Conrado en el país de las maravillas. Y maravillado viajó por Córdoba, Sevilla, Huelva, Cádiz, metiéndose a la gente al bolsillo con su simpatía natural y su sobrenatural deslumbramiento.

Dicho sea de paso, arregló todo lo que hubiese que arreglar en todas las casas por donde fue pasando. Lo que en España se llama un manitas, un bricoleur hecho y derecho, como debe serlo todo cubano que vive o ha tenido que vivir en la Cuba de Fidel.

El niño Conrado fue tan regalado que, al final de su estadía en España, había acumulado 67 siete kilos de exceso de equipaje. Me partía el alma que llegara el día de su regreso a La Habana y tuviera que dejar tantas cosas indispensables para él y su familia.

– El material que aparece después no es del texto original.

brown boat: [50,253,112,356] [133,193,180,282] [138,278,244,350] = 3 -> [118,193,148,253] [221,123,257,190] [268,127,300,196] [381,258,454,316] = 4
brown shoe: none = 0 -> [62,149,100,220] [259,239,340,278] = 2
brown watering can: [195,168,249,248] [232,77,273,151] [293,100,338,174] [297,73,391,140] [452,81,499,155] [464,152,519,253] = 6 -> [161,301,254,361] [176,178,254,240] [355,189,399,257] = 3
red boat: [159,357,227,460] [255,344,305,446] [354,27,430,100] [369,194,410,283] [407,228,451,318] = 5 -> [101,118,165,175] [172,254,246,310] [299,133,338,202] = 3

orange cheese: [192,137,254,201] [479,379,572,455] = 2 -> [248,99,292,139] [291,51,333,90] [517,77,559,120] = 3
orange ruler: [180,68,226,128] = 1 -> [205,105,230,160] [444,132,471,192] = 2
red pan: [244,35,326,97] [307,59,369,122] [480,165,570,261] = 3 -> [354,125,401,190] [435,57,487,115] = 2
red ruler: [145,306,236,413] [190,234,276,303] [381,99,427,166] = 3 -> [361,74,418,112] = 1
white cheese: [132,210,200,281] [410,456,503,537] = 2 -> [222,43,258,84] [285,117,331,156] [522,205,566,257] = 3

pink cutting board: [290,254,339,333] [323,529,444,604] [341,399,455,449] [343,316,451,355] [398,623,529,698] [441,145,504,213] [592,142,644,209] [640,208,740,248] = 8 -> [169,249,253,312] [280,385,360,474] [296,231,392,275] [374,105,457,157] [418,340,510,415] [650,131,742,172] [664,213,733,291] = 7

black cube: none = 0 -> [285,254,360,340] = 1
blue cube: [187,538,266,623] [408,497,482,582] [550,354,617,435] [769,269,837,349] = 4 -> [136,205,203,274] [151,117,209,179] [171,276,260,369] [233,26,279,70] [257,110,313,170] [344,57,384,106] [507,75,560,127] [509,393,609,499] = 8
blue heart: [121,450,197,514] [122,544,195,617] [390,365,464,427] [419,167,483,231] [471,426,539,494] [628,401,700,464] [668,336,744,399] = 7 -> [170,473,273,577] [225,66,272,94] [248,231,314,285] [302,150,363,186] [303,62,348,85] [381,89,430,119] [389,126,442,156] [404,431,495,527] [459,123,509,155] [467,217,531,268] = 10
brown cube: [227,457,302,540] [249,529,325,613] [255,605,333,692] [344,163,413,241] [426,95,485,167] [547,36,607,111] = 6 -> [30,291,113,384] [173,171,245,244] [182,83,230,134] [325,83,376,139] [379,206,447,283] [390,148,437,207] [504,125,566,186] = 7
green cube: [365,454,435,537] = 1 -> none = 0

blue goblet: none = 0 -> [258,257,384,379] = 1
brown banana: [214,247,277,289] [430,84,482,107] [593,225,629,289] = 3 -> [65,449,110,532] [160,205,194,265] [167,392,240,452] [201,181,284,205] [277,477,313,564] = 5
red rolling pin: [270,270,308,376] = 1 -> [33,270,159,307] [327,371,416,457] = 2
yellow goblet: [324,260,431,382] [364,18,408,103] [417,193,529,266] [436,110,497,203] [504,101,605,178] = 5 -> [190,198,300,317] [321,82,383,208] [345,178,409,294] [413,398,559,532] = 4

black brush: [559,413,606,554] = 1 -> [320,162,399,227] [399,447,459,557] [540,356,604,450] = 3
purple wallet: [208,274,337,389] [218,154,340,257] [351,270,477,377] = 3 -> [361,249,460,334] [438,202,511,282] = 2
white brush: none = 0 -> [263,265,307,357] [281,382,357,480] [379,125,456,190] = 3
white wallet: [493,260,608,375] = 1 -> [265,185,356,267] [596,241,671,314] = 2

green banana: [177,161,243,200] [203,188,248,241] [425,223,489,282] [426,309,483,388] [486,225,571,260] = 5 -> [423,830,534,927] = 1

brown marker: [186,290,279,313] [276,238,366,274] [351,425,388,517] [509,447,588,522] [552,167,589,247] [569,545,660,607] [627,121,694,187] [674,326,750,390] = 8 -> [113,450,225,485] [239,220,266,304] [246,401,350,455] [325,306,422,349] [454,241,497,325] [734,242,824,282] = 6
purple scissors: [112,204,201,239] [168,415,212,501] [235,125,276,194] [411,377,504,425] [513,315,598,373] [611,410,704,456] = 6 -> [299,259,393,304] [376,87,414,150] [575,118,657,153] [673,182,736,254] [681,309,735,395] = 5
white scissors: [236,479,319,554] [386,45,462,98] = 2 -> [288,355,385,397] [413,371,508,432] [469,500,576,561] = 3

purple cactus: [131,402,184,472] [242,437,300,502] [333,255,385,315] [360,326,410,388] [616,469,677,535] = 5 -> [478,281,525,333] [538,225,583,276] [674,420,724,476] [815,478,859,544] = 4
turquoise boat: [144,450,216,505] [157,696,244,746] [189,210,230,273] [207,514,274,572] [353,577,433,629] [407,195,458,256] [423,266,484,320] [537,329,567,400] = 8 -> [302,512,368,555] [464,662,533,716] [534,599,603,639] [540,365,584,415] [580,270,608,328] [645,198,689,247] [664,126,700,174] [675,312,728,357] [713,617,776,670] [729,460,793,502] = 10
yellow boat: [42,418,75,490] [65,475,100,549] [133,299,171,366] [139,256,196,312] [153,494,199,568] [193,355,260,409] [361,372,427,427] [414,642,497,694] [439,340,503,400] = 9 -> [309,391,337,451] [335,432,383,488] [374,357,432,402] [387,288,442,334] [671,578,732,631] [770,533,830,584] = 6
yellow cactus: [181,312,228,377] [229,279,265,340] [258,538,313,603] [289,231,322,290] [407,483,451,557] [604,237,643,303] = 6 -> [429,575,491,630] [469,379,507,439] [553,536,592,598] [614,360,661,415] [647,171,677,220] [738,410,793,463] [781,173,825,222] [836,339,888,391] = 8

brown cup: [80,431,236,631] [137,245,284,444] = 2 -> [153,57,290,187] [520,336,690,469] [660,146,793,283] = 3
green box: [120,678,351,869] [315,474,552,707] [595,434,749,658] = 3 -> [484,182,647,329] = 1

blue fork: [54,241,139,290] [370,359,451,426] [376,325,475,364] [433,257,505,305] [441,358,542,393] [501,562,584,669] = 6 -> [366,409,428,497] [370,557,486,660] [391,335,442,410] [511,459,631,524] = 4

Pero esto no lo inquietaba en absoluto: claro, iba a regresar en un vuelo de Cubana de Aviación y en el aeropuerto el personal de tierra era todo cubano. Verlo llegar a Barajas, verlo acercarse al mostrador de su línea aérea y verlo recuperar su edad adulta fueron cosa de un instante. El inmenso equipaje de mi socio se bañó de daiquiris y gardenias, en palabras dulces y sonrisas de envidiable coquetería, y fue facturado íntegro y gratis. Mi socio había renacido y más bien era el socio madrileño el que ahora contemplaba todo aquello con ojos de menor de edad.

Pero mi socio siempre me volverá a sorprender, siempre me hará reír de nuevo, y siempre será capaz de conmoverme, de tocarme el llanto y la risa con las cosas esas de su inconmensurable cubanidad a toda prueba. La última ha sido el feroz atropello del que fue víctima mientras, una noche, buscaba comida para llevar a casa, en su motocicleta antediluviana, aquel cachivache de moto con sidecar que él conservó siempre impecable y que guardaba como su gran capital, ante una emergencia. Un turista italiano, absolutamente borracho, lo arrasó. Han sido meses de hospital, de ayudas de amigos, de socios inquietos y envíos de los productos más increíbles, pero indispensables para su recuperación.